Tech bellwether Apple (AAPL) is still on track to become the world's first trillion dollar company and latest quarterly results on July 31 are expected to beat expectations.
Apple's share price hit a record high last month of around $193 in June before dropping back, and this is above Morningstar equity analysts' fair value estimate of $175 a share. We believe that shares appear modestly overvalued and recommend prospective investors seek a wider margin of safety before investing.
Part of our concern over Apple's competitive advantage or moat relates to switching costs for customers within the iOS operating system. We believe that switching costs around are Apple's primary moat source, and while we believe such costs remain strong today, we don't necessarily believe these switching costs are strengthening.
Apple’s competitive advantage stems from its ability to package hardware, software, services, and third-party applications into sleek, intuitive, and appealing devices. This expertise enables the firm to capture a premium on its hardware, unlike most of its peers.

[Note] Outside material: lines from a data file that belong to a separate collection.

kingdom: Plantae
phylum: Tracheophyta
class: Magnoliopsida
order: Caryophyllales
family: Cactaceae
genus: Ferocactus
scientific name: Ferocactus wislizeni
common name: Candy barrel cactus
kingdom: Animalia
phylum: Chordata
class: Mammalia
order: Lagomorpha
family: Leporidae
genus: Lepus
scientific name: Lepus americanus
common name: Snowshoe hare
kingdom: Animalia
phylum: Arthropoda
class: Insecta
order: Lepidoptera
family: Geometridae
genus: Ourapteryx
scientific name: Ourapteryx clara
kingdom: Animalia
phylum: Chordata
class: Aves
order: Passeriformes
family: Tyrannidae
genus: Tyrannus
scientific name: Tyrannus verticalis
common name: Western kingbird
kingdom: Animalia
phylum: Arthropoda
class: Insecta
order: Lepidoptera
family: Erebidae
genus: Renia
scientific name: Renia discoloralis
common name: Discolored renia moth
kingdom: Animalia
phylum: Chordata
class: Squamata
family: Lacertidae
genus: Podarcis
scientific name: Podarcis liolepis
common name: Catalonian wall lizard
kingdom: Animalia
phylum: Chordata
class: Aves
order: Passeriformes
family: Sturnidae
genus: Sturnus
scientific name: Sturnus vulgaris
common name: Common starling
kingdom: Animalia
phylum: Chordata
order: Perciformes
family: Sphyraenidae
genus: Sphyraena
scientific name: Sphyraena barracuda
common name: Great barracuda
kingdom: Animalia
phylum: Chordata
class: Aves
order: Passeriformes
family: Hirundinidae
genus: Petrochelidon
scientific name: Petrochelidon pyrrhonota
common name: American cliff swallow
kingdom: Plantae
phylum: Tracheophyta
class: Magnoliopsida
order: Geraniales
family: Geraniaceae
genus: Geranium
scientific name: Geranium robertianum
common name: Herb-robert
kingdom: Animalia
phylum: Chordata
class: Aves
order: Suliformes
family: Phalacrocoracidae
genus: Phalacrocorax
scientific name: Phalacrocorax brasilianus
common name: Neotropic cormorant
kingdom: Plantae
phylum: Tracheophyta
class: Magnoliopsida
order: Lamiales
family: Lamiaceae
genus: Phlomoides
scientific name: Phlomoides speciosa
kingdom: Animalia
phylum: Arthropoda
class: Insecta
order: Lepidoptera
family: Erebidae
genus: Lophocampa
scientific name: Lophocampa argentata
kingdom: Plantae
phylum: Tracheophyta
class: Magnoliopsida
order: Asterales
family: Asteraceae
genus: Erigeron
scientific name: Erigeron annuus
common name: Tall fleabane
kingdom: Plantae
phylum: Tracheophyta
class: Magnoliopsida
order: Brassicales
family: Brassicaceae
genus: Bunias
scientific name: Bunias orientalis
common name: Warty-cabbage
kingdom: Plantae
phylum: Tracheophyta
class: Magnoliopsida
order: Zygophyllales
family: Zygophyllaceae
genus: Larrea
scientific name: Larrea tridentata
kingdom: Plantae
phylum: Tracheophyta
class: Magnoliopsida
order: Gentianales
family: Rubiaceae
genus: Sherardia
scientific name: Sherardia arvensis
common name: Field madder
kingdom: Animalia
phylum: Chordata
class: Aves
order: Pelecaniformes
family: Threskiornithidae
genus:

Despite its admirable reputation, loyal customer base, and bevy of unique products, the consumer hardware space can be unforgiving to firms unable to consistently satiate the customer’s appetite for more features. Given the short product cycles of Apple’s products and army of firms targeting its dominance, we do not believe Apple has a wide economic moat, or strong competitive advantage.
Strong Growth Expected in 2018
Nevertheless, the firm’s ability to package hardware, software, services, and third-party applications into sleek, intuitive, and appealing devices remains very difficult to replicate. The robustness of Apple’s iPhone business, which we deem the most important for Apple, can be exemplified by its legion of loyal customers. 80% of US-based iPhone users said they planned to remain loyal to future Apple devices in an August 2017 survey by marketing platform Fluent.
We also see stable customer satisfaction trends, as we have not seen a significant dip that would give us concern that customers are seeking to flee the iOS ecosystem. We believe many iPhone users' foray into smartphones was via the iPhone, with familiarity of iOS preventing users from switching to Android, similar to incumbent software like Microsoft Office.
Following a solid rebound 2017 where Apple enjoyed healthy sales of iPhones, Macs, services, and other products, we think the firm is poised for stellar revenue growth of 13% in the 2018 financial year thanks to the iPhone X and iPhone 8 launches at higher average selling prices than prior iPhones. Meanwhile, both services and other products, including AirPods and Apple Watch, will grow 21% and 31%, respectively. While we foresee a slowdown in iPhone spending in the 2019 and 2020 financial years, we think the smartphone titan will deliver medium-term revenue growth in the mid-single digits.